Some of my tension was reduced when Mamoon Jan hugged are affectionately on coming out from the court. Sheikh Hamid Mahmood also had a brave smile.
“I want you to leave for Karachi immediately,” he instructed me. “You will have three tasks to do. One, persuade the APNS to protest against the government action. Two, damage control in the face of Mashriq’s propaganda in the advertising market. And three, to make hectic efforts for maximum collections to counter any possible, financial crisis”.
I flew to Karachi the very next night. I remember those Folker flights distinctly. The night-coach fare both ways used to be Rs. 280/- The travel time between Lahore and Karachi was three hours I was to become a frequent night-couch traveler in the months to follow.
My first act on my arrival in Karachi was to make an appointment with Mir Khalil ur Rahman who at that time was President of the APNS.
He was quite friendly and sympathetic.
“It is good to see you Akbar. Court upon my active support. I will do my best to persuade the government to lift the ban on Kohistan at the very earliest.”
“Thank you Mir Sahib,” I said gratefully.
“Mention not Akbar,” he said with a smile. “You are Nasim Sahib’s nephew, and I hold him in a very high esteem. By the way did Enayatullah have serious plans to bring out Kohistan from Karachi.”
“How can I know Mir Sahib? It is an irrelevant matter any way.
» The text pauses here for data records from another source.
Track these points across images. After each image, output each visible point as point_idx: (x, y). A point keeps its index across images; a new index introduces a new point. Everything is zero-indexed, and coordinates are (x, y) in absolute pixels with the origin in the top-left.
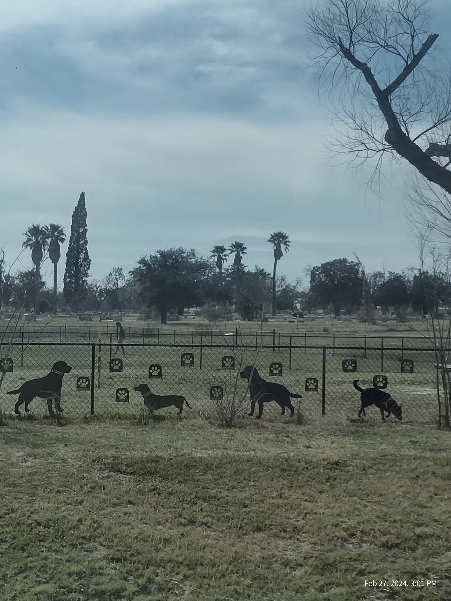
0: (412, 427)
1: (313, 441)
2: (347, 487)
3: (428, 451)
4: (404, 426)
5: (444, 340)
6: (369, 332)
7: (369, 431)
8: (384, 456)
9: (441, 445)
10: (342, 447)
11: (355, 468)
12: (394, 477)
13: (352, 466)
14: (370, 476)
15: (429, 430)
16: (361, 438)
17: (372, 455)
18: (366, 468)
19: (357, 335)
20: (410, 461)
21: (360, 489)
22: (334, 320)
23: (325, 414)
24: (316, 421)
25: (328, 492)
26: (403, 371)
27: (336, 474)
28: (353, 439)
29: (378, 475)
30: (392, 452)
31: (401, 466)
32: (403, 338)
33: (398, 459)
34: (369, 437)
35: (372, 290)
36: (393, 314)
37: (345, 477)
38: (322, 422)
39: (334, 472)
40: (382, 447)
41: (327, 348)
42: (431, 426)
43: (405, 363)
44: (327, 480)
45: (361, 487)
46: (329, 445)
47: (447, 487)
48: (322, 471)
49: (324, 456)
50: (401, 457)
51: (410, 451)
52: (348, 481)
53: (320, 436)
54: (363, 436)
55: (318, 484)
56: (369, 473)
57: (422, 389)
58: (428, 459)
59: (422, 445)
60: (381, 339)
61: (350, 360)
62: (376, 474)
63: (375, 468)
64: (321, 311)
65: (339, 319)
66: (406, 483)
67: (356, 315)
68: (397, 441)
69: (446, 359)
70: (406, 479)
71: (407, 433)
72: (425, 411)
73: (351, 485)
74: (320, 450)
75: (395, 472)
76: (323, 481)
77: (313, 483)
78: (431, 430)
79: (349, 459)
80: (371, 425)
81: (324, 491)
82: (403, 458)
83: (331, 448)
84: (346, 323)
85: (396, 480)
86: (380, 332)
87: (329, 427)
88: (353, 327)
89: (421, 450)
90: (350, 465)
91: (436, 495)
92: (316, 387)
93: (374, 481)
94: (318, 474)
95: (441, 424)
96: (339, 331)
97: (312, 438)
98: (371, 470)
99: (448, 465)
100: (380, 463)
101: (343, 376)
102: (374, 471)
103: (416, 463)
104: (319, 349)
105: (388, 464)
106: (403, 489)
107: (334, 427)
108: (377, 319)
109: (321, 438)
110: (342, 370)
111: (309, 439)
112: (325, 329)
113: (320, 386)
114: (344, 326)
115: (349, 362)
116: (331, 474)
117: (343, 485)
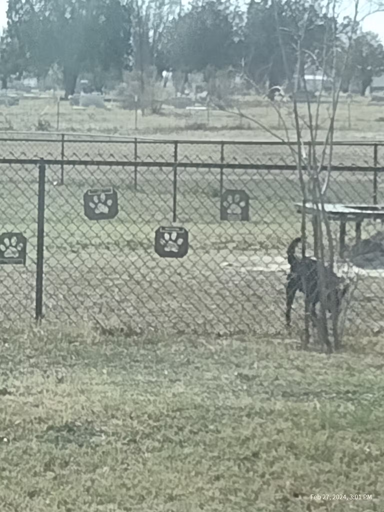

He is running Mashriq now.” I replied.
“Oh yes Mashirq!” Mir Sahib muttered. “Will Enayatullah take advantage of the vacuum created by the ban on Kohistan?”
“It is quite logical Mir Sahib,” I replied. “He will”.
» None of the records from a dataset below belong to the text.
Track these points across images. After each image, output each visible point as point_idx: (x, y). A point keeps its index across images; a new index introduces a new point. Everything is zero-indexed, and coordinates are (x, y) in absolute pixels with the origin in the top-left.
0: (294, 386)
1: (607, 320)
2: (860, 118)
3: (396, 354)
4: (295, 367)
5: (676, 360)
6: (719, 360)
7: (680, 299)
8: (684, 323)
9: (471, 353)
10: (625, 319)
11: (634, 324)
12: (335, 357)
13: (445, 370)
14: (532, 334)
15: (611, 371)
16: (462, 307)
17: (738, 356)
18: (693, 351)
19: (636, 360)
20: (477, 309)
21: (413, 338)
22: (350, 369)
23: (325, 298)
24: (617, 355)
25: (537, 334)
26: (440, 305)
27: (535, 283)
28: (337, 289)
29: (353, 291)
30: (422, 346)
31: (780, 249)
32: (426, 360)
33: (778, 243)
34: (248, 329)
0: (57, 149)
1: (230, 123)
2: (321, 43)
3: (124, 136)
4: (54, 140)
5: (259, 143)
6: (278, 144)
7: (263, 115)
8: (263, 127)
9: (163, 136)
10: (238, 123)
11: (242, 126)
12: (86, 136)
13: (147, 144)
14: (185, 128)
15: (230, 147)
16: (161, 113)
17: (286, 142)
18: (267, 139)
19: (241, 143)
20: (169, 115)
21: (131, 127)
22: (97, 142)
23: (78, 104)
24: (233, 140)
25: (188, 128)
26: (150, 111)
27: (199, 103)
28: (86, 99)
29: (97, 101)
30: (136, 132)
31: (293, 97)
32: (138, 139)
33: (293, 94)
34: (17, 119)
“It was a silly mistake,” Mir Sahib said. “That news.”
“Yes it was,” I replied. “And I am to be blamed.”
“You?” Mir Sahib looked into my eyes. “What had you to do with the news. You are supposed to be running the advertisement department.”
“Fundamentally I am a journalist Mir Sahib, “I said with an apologetic smile. “And I have proved to be a bad one. It was on my directive that the news was published.”
“It is okay Akbar,” Mir Khalil ur Rahman Sahib said with a sympathetic smile.
“It is good to learn the hard way.”
In the days to follow I did a lot of running about—countering the negative propaganda of the competitors of Kohistan. Daily Mashriq was the new rival, and I was aware of the inroads it was already making into newspaper-readership all over Punjab.
My argument against Nawai Waqt had always been that it was too monotonous and divorced from reality to win new readers. And my argument against Mashriq was that it was a mouthpiece of Convention Muslim League, and thus could compete neither Kohistan nor Nawai Waqt.
I was successful in making sufficient ‘recoveries to avert any dangerous financial crisis. I had several personal friends in the advertising world by then. I had no idea at that time that in the years to come I would emerge as a potential threat to every advertising agency of the country.
An APNS meeting had been held and a resolution passed in support of Kohistan, urging the government to lift the ban.
The ban was eventually lifted but not before Mashriq had firmly established itself as the leading newspaper of Punjab.
For Kohistan, it was to be a struggle to win the lost ground.